Clever Hans was exposed because the effect disappeared under controlled conditions. Blind the observers, remove human cues, and the behavior vanished. The entire lesson of Clever Hans is not “people can fool themselves,” it’s “remove the hidden channel and see if the effect survives.” That test is exactly what has been done here, repeatedly.
LLM capability does not disappear when you remove human feedback. It does not disappear under automatic evaluation. It does not disappear across domains, prompts, or tasks the model was never trained or rewarded on. In fact, many of the strongest demonstrations people point to are ones where no human is in the loop at all: program synthesis benchmarks, math solvers, code execution tasks, multi-step planning with tool APIs, compiler error fixing, protocol following. These are not magic tricks performed for an audience. They are mechanically checkable outcomes.
Your framing quietly swaps “some people misunderstand the tech” for “therefore the tech itself is misunderstood in kind.” That’s a rhetorical move, not an argument. Yes, lots of people are confused. That has no bearing on whether the system internally models structure or just parrots. The horse didn’t suddenly keep solving arithmetic when the cues were removed. These systems do.
The “it’s about the people” point also cuts the wrong way. In Clever Hans, experts were convinced until adversarial controls were applied. With LLMs, the more adversarial the evaluation gets, the clearer the internal structure becomes. The failure modes sharpen. You start seeing confidence calibration errors, missing constraints, reasoning depth limits, and brittleness under distribution shift. Those are not illusions created by observers. They’re properties of the system under stress.
You’re also glossing over a key asymmetry. Hans never generalized. He didn’t get better at new tasks with minor scaffolding. He didn’t improve when the problem was decomposed. He didn’t degrade gracefully as difficulty increased. LLMs do all of these things, and in ways that correlate with architectural changes and training regimes. That’s not how self-deception looks. That’s how systems with internal representations behave.

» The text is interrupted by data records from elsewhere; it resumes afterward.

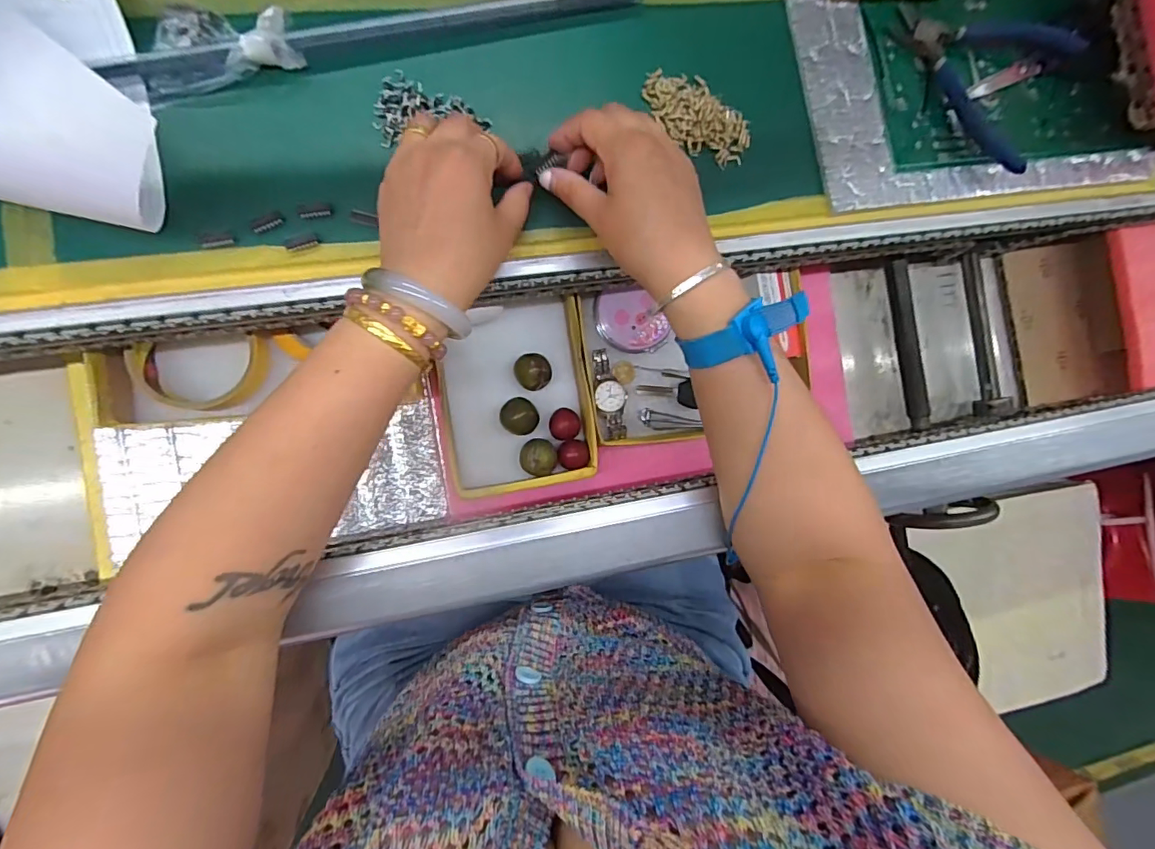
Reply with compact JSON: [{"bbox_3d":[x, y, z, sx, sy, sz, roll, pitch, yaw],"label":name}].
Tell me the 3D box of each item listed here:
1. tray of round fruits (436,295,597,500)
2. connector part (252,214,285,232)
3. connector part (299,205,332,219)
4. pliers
[{"bbox_3d":[-0.052,-0.027,0.422,0.118,0.045,0.151,-8,91,-9],"label":"tray of round fruits"},{"bbox_3d":[-0.189,-0.123,0.307,0.019,0.004,0.007,-27,94,-9],"label":"connector part"},{"bbox_3d":[-0.163,-0.132,0.313,0.018,0.004,0.007,-11,91,-9],"label":"connector part"},{"bbox_3d":[0.324,-0.283,0.385,0.119,0.019,0.144,-41,96,-7],"label":"pliers"}]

I’ll be blunt but polite here: invoking Clever Hans at this stage is not adversarial rigor, it’s a reflex. It’s what you reach for when something feels too capable to be comfortable but you don’t have a concrete failure mechanism to point at. Engineers don’t stop at “people can be fooled.” They ask “what happens when I remove the channel that could be doing the fooling?” That experiment has already been run.
If your claim is “LLMs are unreliable for certain classes of problems,” that’s true and boring. If your claim is “this is all an illusion caused by human pattern-matching,” then you need to explain why the illusion survives automated checks, blind evaluation, distribution shift, and tool-mediated execution. Until then, the Hans analogy isn’t skeptical. It’s nostalgic.